- _Text passage_
-*-

Learn The Basics of Rolling Motion

Introduction

Although rolling wheels are everywhere, when most people are asked “what is the axis of rotation of a wheel that rolls without slipping?”, they will answer “the axle”.  It is an intuitively obvious answer shared by 3/4 or more of the students in an introductory physics class.  It is also the wrong answer.  Here I describe an incremental teaching method that compels students to come face-to-face with their preconceptions concerning rolling motion.  I then offer some speculation on how these preconceptions could have taken hold and suggest ways to assess how well this method works.

Setting the stage

Definition of the axis

I begin by defining the axis of rotation of a rigid body as the set of all points that are (instantaneously) at rest while all the other points rotate about it with angular speed ## \omega ##.  I use a meter stick mounted vertically and free to rotate about a nail going through a hole drilled at some distance from the midpoint (see figure below).

-*-

- _What this exercise asks_
- a) In the rolling motion passage, what answer do most people give when asked for the axis of rotation of a wheel that rolls without slipping?
- b) Pick up the rolling motion passage right after its last sentence and keep writing in the same voice.
The listing below has nothing to do with the rolling motion passage.

- _Given material_

-*-

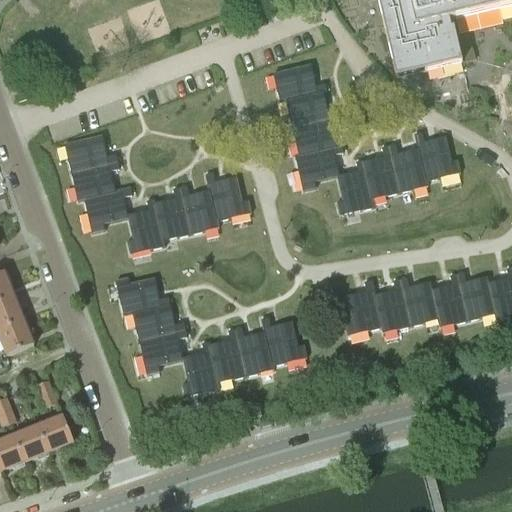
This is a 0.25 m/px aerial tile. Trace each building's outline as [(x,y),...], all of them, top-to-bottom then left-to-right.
[(511,0),(380,0),(399,78),(395,79),(396,80),(427,73),(426,69),(460,61),(461,65),(462,65),(454,30),(451,31),(449,22),(454,21),(453,17),(511,3),(511,0)] [(278,100),(323,90),(321,82),(312,84),(307,63),(267,73),(267,74),(270,73),(273,85),(271,86),(274,100),(273,100),(273,101),(278,100)] [(329,96),(327,89),(323,90),(278,100),(278,102),(279,102),(283,116),(284,115),(287,127),(284,128),(284,129),(289,128),(325,120),(320,99),(329,96)] [(295,156),(345,145),(343,137),(334,139),(329,119),(325,120),(289,128),(289,129),(292,128),(295,140),(293,141),(296,155),(295,155),(295,156)] [(112,165),(115,164),(114,157),(105,159),(100,138),(59,148),(60,149),(63,148),(66,160),(64,160),(67,174),(65,174),(66,176),(71,175),(112,165)] [(418,140),(429,190),(430,190),(430,188),(444,185),(443,183),(463,179),(464,182),(465,182),(462,167),(454,169),(448,142),(427,147),(425,139),(418,140)] [(429,190),(418,140),(410,142),(412,151),(391,156),(401,197),(402,196),(401,193),(413,190),(414,192),(428,189),(428,190),(429,190)] [(345,145),(295,156),(295,158),(297,157),(300,171),(302,171),(306,190),(303,191),(303,192),(318,189),(316,182),(336,177),(343,175),(338,155),(347,153),(345,145)] [(401,197),(391,156),(384,158),(386,166),(365,171),(375,212),(376,211),(375,209),(387,206),(387,208),(401,204),(402,206),(403,205),(401,197)] [(373,212),(375,212),(365,171),(363,162),(355,163),(357,172),(343,175),(336,177),(343,204),(335,205),(339,220),(340,219),(339,216),(359,212),(359,213),(373,210),(373,212)] [(80,203),(127,192),(125,184),(116,186),(112,165),(71,175),(71,176),(74,175),(77,187),(75,187),(79,201),(77,202),(77,203),(80,203)] [(210,187),(220,231),(221,230),(221,229),(235,226),(234,224),(254,220),(255,223),(256,222),(252,208),(245,210),(239,183),(218,188),(216,179),(208,181),(210,187)] [(220,231),(210,187),(202,188),(204,197),(183,202),(192,240),(193,243),(194,242),(193,239),(205,236),(206,238),(220,235),(220,237),(221,236),(220,231)] [(127,192),(80,203),(80,204),(82,204),(85,217),(87,217),(91,237),(88,237),(88,238),(103,235),(101,228),(128,222),(127,217),(123,201),(131,199),(130,191),(127,192)] [(163,247),(165,246),(164,245),(178,242),(177,240),(190,237),(191,240),(192,240),(183,202),(183,199),(162,204),(160,195),(152,197),(153,202),(163,247)] [(164,252),(165,251),(163,247),(153,202),(145,203),(147,212),(127,217),(128,222),(133,244),(126,245),(127,258),(128,258),(129,256),(149,252),(149,253),(163,250),(164,252)] [(501,318),(502,317),(494,283),(492,276),(471,281),(469,273),(462,274),(473,324),(474,324),(474,322),(488,319),(487,317),(500,314),(501,318)] [(473,324),(462,274),(454,276),(456,285),(435,290),(444,326),(445,331),(446,330),(445,327),(457,324),(457,326),(471,323),(472,325),(473,324)] [(0,304),(14,299),(4,275),(0,276),(0,304)] [(381,323),(381,325),(383,324),(373,281),(371,275),(363,276),(366,285),(344,290),(351,317),(344,318),(347,332),(348,332),(348,329),(367,324),(367,326),(381,323)] [(511,278),(494,283),(502,317),(504,324),(505,323),(504,320),(511,318),(511,278)] [(412,325),(413,324),(404,283),(383,288),(381,280),(373,281),(383,324),(384,331),(385,331),(385,329),(399,326),(398,324),(411,321),(412,325)] [(123,319),(123,320),(128,318),(173,308),(171,300),(163,302),(158,282),(131,288),(129,281),(115,284),(115,285),(118,284),(123,304),(121,304),(125,318),(123,319)] [(443,326),(444,326),(435,290),(434,285),(413,290),(411,281),(404,283),(413,324),(415,333),(416,332),(416,331),(430,328),(429,326),(442,323),(443,326)] [(0,333),(24,323),(14,299),(0,304),(0,333)] [(135,346),(136,347),(176,338),(171,317),(180,315),(178,307),(173,308),(128,318),(129,320),(130,319),(133,333),(135,333),(138,345),(135,346)] [(266,336),(275,373),(276,373),(276,371),(290,368),(289,367),(309,362),(310,365),(311,365),(307,351),(300,352),(294,325),(273,330),(271,322),(264,323),(266,336)] [(24,323),(0,333),(0,342),(7,359),(34,348),(24,323)] [(275,377),(276,377),(275,373),(266,336),(245,341),(243,332),(236,334),(237,340),(246,381),(247,383),(248,383),(248,382),(262,378),(261,377),(274,374),(275,377)] [(176,338),(136,347),(136,348),(137,348),(141,362),(142,361),(147,381),(144,382),(144,383),(158,379),(157,372),(183,366),(181,358),(178,345),(187,343),(185,336),(176,338)] [(245,381),(246,381),(237,340),(216,344),(214,336),(206,338),(209,345),(209,348),(218,384),(219,385),(233,382),(232,380),(245,378),(245,381)] [(188,385),(182,387),(185,400),(187,400),(186,398),(205,394),(205,396),(220,392),(218,384),(209,348),(209,345),(202,347),(204,356),(182,361),(183,363),(188,385)] [(58,406),(49,383),(36,389),(45,412),(58,406)] [(7,400),(0,402),(0,404),(9,428),(17,425),(7,400)] [(9,428),(0,404),(0,427),(2,431),(9,428)] [(63,419),(38,429),(49,456),(73,446),(63,419)] [(49,456),(38,429),(14,439),(24,465),(49,456)] [(14,439),(0,444),(0,474),(0,475),(24,465),(14,439)]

-*-

- _Answers for this exercise_
- a) The axle.

- b)
Meter stick demonstration and rule

By pulling with a string below and above the pivot (solid and dashed lines) I establish the rule that relates the sense of rotation to the point of application of a force directed to the left: Clockwise ## \rightarrow ## below the pivot, counterclockwise ## \rightarrow ## above the pivot.  Although this seems to be a trivial observation that everyone can understand and accept intuitively, I write it on the board for the students to see so that I can refer to it later.

Theory

Majority belief and theoretical argument

First I establish the size of the majority by asking “How many of you believe that the axis of rotation of a rolling wheel is at its center?”   Then I proceed to show that the axis of rotation is the instantaneous point of contact (IPOC) with the table.  The argument is simple: if the wheel is to roll without slipping, the point on the wheel that is in contact with the table must be instantaneously at rest concerning the corresponding point on the table.  If not, the two points will rub past each other and the wheel will be slipping.  Therefore, by the definition of the axis of rotation, the IPOC is the axis of rotation while the other points of the wheel rotate about it.  So much for the theory.  At this point, I ask how many students (a) believe that the axis of rotation is the IPOC, (b) believe that the axis of rotation is the center, or (c) don’t know what to believe.  Few students vote (a) while a healthy percentage plays it safe with (c).  Preconceptions are based on misunderstood or misinterpreted observations.  To dislodge them, theoretical arguments need to be bolstered by correctly guided observation.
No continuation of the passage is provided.